In dieci giorni abbiamo imparato molte cose sulle operazioni di hacker e servizi segreti russi, cinesi e israeliani
Per la Prima volta l'Amministrazione Biden assieme a Nato e UE accusa la Cina di pagare criminali per organizzare attacchi informatici e intanto sanziona la Russia. Il caso Pegasus
La mappa degli attacchi informatici sponsorizzati in segreto dai governi e compiuti da quel settore anonimo in bilico fra i servizi di intelligence e i gruppi privati che aggrediscono per denaro non era mai stata così chiara come negli ultimi dieci giorni, grazie a informazioni uscite tra il 9 e il 19 luglio. Ieri l’Amministrazione Biden ha accusato per la prima volta la Cina di pagare organizzazioni criminali per compiere attacchi contro aziende e istituzioni nei paesi occidentali. Il governo cinese è accusato in particolare di essere responsabile della violazione del sistema di posta elettronica di Microsoft, usato da molte delle aziende più importanti del mondo, da governi e da forze armate. Secondo il dipartimento di Giustizia americano, il governo cinese si serve di un’azienda fittizia, la Hainan Xiandun Technology Development, come paravento per arruolare e creare squadre di hacker e di traduttori che da almeno dieci anni in collaborazione con i servizi segreti attaccano bersagli in occidente. Lo scopo è duplice: i servizi rubano informazioni in campi strategici – come segreti industriali e progetti ancora in fase di studio – e per il resto lasciano che gli hacker si arricchiscano con i ricatti contro le aziende colpite (ransomware: se non paghi non rientri in possesso della memoria dei tuoi computer) e anche questo fa parte delle intimidazioni e delle operazioni di disturbo contro l’occidente.
C’è un punto interessante: l’Amministrazione Biden accusa la Cina ma non minaccia sanzioni, perché ha coinvolto altri e il prezzo da pagare per un comunicato collettivo è rinunciare alle sanzioni. Assieme agli Stati Uniti ci sono Australia, Regno Unito, Canada, l’Unione europea, la Nato, il Giappone e la Nuova Zelanda. Alcuni tra questi, come la Germania, si sentono troppo deboli ed esposti nei confronti della Cina per arrischiarsi a parlare di sanzioni: temono rappresaglie. Invece il 9 luglio contro la Russia il presidente Biden aveva minacciato sanzioni o per meglio dire altre sanzioni, visto che arrivano a ondate: l’ultima venerdì contro sei aziende russe accusate di aiutare i servizi segreti russi nelle loro campagne di attacchi. In breve: contro la Cina niente sanzioni, contro la Russia sì. Martedì 13 luglio, pochi giorni dopo le minacce di Biden, uno dei gruppi russi più forti e specializzati in ransomware, REvil, è sparito dal dark web, come se qualcuno l’avesse spento: il blog dove aggiornava le conquiste è scomparso e così anche le chat room dove negoziava i riscatti con le vittime. Non si capisce se siano stati gli americani o i russi messi sotto pressione.

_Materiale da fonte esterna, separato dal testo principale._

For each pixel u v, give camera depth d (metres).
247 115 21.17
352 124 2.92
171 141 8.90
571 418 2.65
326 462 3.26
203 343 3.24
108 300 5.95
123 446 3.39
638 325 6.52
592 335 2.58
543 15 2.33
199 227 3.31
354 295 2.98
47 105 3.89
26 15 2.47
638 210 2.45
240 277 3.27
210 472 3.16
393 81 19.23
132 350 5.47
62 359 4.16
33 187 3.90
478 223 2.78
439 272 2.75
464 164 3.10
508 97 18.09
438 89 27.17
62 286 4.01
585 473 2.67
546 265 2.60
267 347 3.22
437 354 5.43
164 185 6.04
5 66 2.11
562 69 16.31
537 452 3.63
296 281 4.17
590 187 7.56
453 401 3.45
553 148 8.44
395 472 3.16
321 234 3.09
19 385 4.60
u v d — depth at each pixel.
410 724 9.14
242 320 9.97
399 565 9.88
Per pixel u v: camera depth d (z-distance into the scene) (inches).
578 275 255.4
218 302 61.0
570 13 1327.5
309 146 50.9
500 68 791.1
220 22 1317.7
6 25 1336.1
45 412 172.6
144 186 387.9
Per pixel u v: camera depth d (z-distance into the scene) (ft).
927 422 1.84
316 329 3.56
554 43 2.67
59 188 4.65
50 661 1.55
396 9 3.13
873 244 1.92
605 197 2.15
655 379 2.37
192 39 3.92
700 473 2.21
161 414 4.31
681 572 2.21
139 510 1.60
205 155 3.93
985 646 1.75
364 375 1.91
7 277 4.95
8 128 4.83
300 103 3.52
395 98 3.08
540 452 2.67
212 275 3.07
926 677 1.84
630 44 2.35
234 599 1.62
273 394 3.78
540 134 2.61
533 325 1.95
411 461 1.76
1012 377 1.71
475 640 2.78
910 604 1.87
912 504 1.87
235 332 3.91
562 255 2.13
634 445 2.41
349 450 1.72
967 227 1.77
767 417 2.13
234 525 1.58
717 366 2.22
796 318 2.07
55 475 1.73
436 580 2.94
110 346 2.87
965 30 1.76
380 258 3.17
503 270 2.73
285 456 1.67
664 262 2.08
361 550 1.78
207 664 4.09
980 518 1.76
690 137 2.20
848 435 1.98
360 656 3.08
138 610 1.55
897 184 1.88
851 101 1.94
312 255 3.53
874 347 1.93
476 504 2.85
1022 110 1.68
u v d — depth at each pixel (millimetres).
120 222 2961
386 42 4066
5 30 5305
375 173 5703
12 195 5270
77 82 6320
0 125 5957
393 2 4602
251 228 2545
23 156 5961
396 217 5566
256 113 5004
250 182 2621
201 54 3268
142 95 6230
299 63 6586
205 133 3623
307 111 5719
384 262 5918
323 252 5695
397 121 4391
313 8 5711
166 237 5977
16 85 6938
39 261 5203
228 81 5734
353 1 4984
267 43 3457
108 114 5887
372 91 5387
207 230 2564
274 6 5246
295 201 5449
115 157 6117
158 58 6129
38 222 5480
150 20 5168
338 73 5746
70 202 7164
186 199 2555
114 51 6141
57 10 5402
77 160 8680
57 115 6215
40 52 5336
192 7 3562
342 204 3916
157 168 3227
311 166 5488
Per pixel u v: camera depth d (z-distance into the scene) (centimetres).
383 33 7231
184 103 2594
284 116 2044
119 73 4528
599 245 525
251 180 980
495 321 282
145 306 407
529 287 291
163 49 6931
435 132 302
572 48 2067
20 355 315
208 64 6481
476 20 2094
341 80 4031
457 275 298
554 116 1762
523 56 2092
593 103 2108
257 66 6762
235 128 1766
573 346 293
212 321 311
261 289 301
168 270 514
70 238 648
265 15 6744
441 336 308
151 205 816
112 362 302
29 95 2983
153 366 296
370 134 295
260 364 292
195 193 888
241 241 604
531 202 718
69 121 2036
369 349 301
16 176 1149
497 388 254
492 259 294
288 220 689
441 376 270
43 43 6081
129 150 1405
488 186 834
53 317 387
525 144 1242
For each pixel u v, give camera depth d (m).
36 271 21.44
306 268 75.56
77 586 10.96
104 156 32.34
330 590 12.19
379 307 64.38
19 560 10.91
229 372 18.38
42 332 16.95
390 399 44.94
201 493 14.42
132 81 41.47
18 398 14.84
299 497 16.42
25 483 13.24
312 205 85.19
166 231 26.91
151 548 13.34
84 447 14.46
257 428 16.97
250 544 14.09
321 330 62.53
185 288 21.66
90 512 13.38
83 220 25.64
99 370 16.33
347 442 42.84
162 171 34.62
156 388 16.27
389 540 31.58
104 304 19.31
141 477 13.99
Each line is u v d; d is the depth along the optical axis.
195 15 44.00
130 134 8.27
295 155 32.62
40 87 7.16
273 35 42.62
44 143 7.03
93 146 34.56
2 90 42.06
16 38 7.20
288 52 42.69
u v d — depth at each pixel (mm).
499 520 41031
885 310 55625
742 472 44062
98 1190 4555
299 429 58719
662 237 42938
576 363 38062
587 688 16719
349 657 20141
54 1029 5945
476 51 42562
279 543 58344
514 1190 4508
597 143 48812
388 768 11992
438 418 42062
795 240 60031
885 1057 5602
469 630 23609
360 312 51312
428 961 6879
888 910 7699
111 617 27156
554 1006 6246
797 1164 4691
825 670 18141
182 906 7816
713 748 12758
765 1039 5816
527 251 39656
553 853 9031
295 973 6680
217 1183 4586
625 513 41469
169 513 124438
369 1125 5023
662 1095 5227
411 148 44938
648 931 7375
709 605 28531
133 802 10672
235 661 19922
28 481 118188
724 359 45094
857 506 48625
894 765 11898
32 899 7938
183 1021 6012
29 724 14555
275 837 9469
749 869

Domenica 18 luglio uno scoop internazionale frutto della collaborazione di molte testate ha accusato un’azienda israeliana, la NSO, di avere una lista di cinquantamila bersagli per il suo software Pegasus, che viola con discrezione gli Iphone e i sistemi Android. Ci sono giornalisti, dissidenti e attivisti politici. NSO ha come clienti decine di governi, inclusi Messico e Arabia Saudita, che hanno usato il software per operazioni sporche (vedi il caso Jamal Khashoggi, trucidato a Istanbul). Di fatto però i ricercatori che hanno la lista sono riusciti a esaminare soltanto 67 telefonini e hanno trovato tracce sicure di Pegasus su 24. La NSO risponde che la lista è falsa. C’è un punto interessante: l’azienda, che non agiva senza la licenza del governo, collabora da tempo con Emirati Arabi Uniti e Arabia Saudita: in pratica è più avanti dei rapporti ufficiali e diplomatici. E non prendeva di mira bersagli negli Stati Uniti, alleato strategico di Israele. Come si diceva all’inizio, la mappa di alleati e nemici nelle aggressioni informatiche è più allo scoperto del normale.